01/12/2022
A fim de conferir maior transparência e subsidiar o processo decisório da ANPD, foi disponibilizado o estudo preliminar, técnico e da proposta de enunciado, visando promover a discussão pública e colher contribuições da sociedade.
A Lei Geral de Proteção de Dados Pessoais (LGPD, Lei nº 13.709/2018) previu seção específica para o tratamento de dados pessoais de crianças e de adolescentes.
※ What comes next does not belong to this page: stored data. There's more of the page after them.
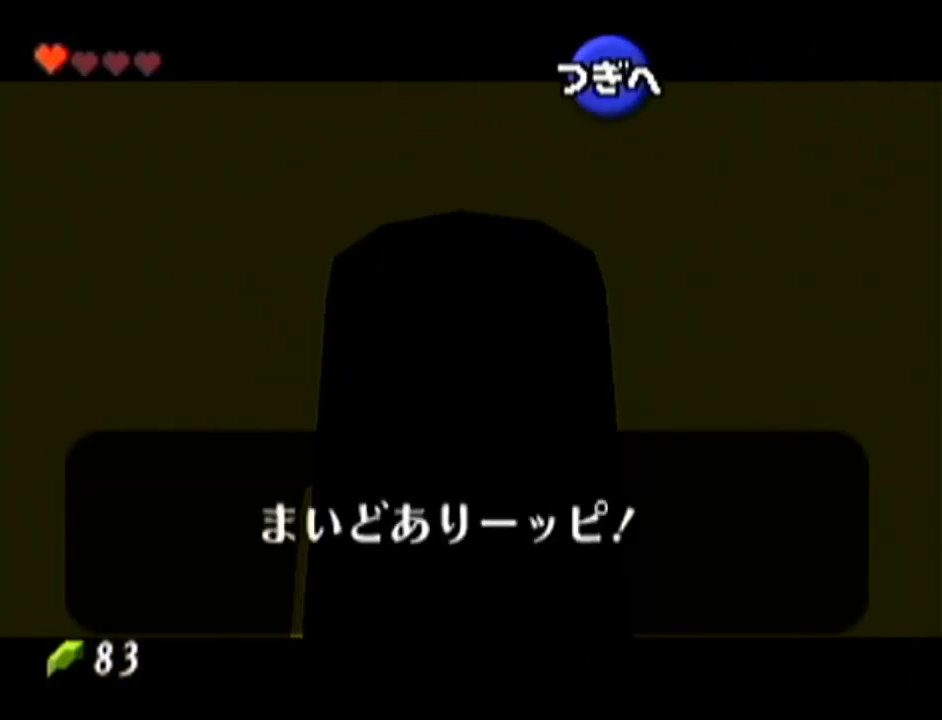
{"buttons": [], "left_stick": "center", "events": [[50, "A", "up"]]}
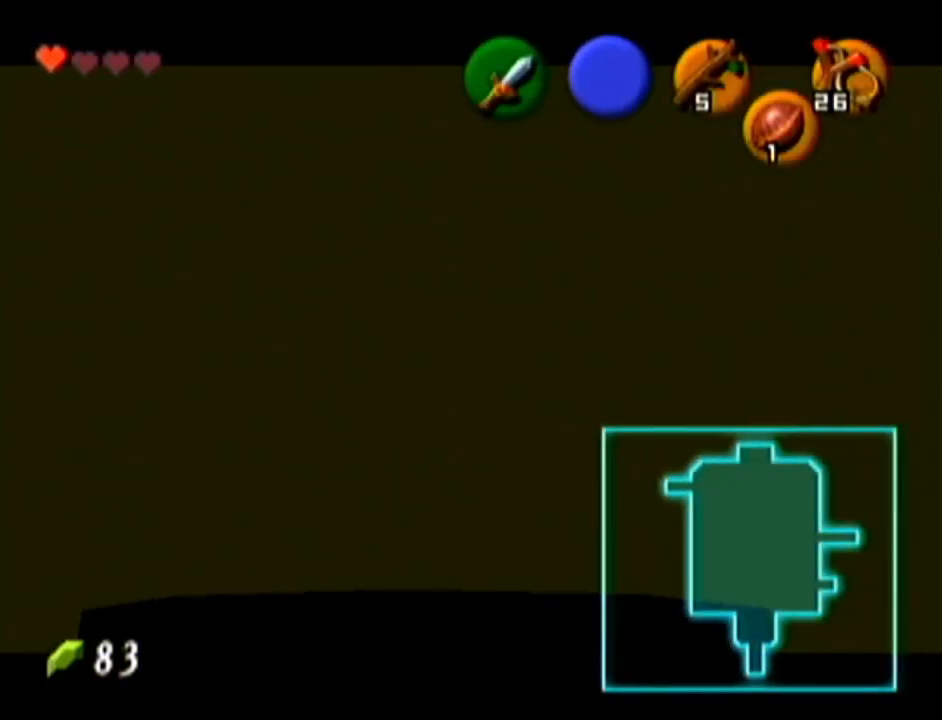
{"buttons": [], "left_stick": "center", "events": []}
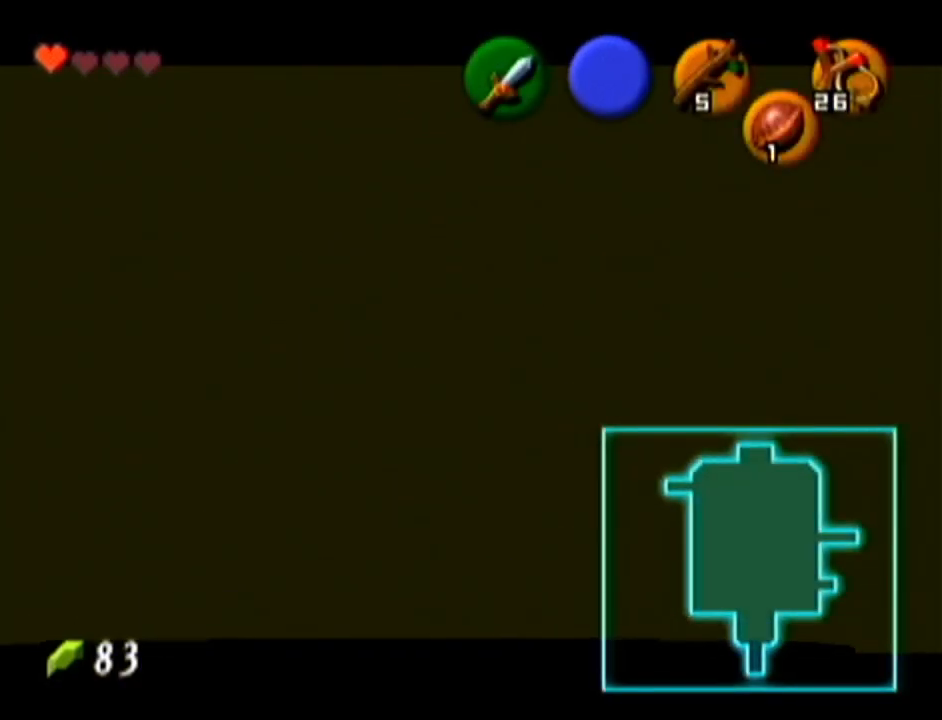
{"buttons": ["Z"], "left_stick": "center", "events": [[16, "Z", "down"]]}
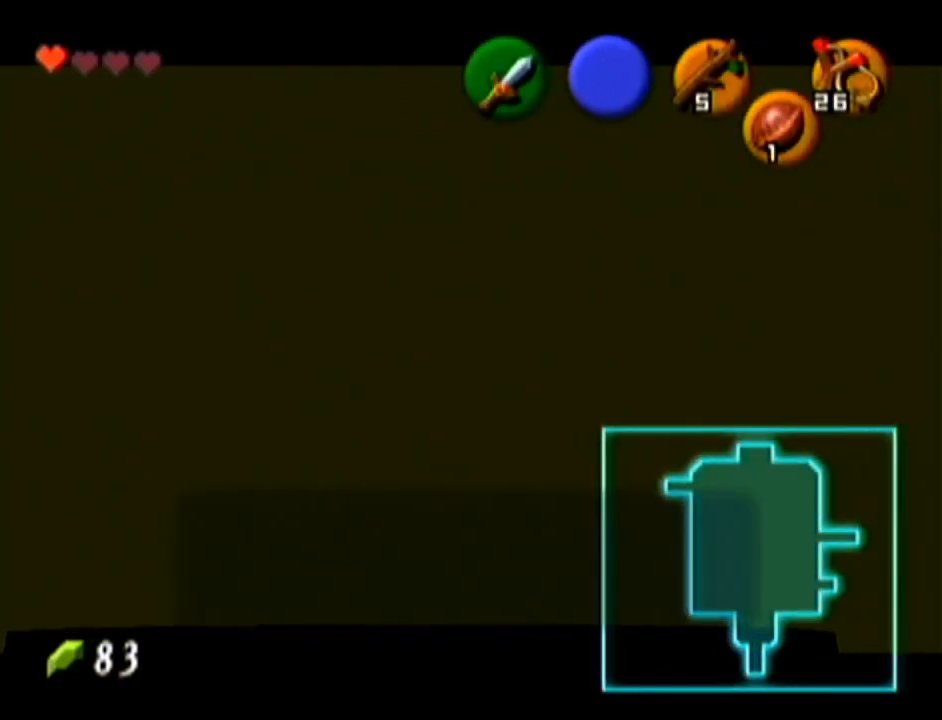
{"buttons": [], "left_stick": "center", "events": [[34, "Z", "up"], [167, "B", "down"], [167, "Z", "down"], [267, "A", "down"], [334, "A", "up"], [334, "B", "up"], [334, "Z", "up"], [451, "A", "down"], [501, "A", "up"]]}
No art. 14, caput da Lei, explicita que o tratamento dos dados desses titulares deverá ser realizado em seu melhor interesse, nos termos da legislação pertinente.
Por sua vez, o § 1º do art. 14 estabelece que “o tratamento de dados pessoais de crianças deverá ser realizado com o consentimento específico e em destaque dado por pelo menos um dos pais ou pelo responsável legal.” Já o § 3º do mesmo artigo prevê que a coleta de dados de crianças poderá ser realizada sem o consentimento referido no § 1º quando for necessário, uma única vez, sem armazenamento.
No estudo, a ANPD identificou ao menos três interpretações relevantes, quais sejam:
- (i) a aplicação do consentimento dos pais ou responsável legal, conforme art. 14, §1º da LGPD, como única hipótese legal para o tratamento de dados pessoais de crianças;
- (ii) a aplicação exclusiva das hipóteses legais previstas no art. 11 ao tratamento de dados pessoais de crianças e adolescentes, haja vista a sua equiparação aos dados sensíveis; e
- (iii) a aplicação das hipóteses legais previstas nos arts. 7º e 11 da LGPD ao tratamento de dados de crianças e adolescentes, desde que observado o princípio do melhor interesse.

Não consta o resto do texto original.